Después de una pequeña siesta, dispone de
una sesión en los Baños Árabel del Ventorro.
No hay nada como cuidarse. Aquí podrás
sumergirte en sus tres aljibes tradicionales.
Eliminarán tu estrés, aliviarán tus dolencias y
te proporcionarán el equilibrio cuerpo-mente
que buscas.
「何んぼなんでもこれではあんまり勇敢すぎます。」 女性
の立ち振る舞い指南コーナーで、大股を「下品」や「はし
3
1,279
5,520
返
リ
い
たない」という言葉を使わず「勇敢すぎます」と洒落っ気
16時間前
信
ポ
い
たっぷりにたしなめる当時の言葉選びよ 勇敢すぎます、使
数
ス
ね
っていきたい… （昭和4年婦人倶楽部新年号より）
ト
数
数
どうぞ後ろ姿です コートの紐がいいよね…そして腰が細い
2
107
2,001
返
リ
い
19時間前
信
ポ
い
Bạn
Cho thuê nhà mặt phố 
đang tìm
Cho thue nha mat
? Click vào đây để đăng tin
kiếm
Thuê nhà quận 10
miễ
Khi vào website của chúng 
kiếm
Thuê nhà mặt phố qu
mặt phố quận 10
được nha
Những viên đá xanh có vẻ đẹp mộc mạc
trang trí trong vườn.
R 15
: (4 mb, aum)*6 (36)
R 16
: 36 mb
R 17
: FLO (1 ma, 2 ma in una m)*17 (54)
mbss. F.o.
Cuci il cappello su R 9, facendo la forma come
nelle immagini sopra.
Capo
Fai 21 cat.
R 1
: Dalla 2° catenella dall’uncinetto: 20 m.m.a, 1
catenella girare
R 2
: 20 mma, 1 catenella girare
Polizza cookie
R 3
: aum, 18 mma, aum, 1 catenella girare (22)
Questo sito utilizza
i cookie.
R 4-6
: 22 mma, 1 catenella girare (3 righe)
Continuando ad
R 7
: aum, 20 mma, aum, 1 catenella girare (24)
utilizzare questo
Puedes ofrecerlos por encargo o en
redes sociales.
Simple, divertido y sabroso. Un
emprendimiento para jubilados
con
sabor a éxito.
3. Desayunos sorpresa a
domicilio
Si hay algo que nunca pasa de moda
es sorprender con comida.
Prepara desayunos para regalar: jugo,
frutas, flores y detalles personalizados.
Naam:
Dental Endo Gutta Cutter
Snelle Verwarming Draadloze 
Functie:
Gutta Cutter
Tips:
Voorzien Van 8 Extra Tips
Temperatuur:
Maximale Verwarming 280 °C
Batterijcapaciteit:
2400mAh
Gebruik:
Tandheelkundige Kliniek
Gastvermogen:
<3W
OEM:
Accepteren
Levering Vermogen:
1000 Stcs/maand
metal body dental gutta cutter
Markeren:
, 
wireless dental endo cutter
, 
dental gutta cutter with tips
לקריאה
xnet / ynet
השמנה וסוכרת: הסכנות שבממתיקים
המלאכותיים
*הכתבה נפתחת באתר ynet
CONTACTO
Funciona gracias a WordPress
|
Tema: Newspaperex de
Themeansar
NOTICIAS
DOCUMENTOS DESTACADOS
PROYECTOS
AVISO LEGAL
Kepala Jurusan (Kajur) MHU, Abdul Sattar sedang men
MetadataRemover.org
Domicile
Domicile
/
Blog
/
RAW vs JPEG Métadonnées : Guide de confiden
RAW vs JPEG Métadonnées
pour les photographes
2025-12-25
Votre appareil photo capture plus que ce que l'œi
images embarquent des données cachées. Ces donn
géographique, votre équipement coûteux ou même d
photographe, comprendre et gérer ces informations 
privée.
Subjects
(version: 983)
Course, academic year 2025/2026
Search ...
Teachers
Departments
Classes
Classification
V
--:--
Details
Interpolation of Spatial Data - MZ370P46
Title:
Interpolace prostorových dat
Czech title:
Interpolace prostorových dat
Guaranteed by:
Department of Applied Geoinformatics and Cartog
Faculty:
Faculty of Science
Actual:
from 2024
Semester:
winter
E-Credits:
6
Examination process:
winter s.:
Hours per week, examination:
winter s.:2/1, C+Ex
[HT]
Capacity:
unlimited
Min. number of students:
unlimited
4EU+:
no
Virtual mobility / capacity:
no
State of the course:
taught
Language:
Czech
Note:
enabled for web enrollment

::::

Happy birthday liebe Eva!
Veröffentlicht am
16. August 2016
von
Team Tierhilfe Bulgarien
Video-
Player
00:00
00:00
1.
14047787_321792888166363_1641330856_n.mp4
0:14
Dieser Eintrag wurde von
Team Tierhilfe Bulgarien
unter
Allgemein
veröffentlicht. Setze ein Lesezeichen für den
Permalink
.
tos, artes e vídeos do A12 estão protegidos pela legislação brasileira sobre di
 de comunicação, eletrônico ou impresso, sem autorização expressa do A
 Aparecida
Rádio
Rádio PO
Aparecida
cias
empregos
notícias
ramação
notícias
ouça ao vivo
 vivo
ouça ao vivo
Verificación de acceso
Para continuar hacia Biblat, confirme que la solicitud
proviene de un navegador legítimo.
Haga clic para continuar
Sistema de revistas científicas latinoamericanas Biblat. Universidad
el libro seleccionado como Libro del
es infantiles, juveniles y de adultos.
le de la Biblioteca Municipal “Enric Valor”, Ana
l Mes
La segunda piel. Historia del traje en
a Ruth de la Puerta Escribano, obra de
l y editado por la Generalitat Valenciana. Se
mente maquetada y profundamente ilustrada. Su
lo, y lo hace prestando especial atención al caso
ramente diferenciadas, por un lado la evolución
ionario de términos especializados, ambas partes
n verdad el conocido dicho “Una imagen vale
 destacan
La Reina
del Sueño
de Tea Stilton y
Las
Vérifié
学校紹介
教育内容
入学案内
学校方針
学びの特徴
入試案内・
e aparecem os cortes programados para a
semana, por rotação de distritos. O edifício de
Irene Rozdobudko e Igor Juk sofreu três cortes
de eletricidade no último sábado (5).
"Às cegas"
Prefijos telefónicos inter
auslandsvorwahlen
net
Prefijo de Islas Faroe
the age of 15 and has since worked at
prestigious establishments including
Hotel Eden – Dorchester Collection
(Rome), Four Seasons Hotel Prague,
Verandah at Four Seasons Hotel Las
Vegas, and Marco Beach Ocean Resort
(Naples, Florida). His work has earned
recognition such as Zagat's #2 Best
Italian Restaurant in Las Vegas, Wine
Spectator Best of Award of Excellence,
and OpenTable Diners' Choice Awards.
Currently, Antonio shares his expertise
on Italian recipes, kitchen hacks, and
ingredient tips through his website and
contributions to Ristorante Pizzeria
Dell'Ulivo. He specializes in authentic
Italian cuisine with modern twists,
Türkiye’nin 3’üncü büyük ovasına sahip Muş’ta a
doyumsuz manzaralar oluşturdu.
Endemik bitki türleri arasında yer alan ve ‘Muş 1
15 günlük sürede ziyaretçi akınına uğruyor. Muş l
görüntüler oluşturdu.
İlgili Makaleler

::::

- [What is being asked]: When a line in the material above contains the word "Best", copy that line out.

- [Your response]:
recognition such as Zagat's #2 Best
Spectator Best of Award of Excellence,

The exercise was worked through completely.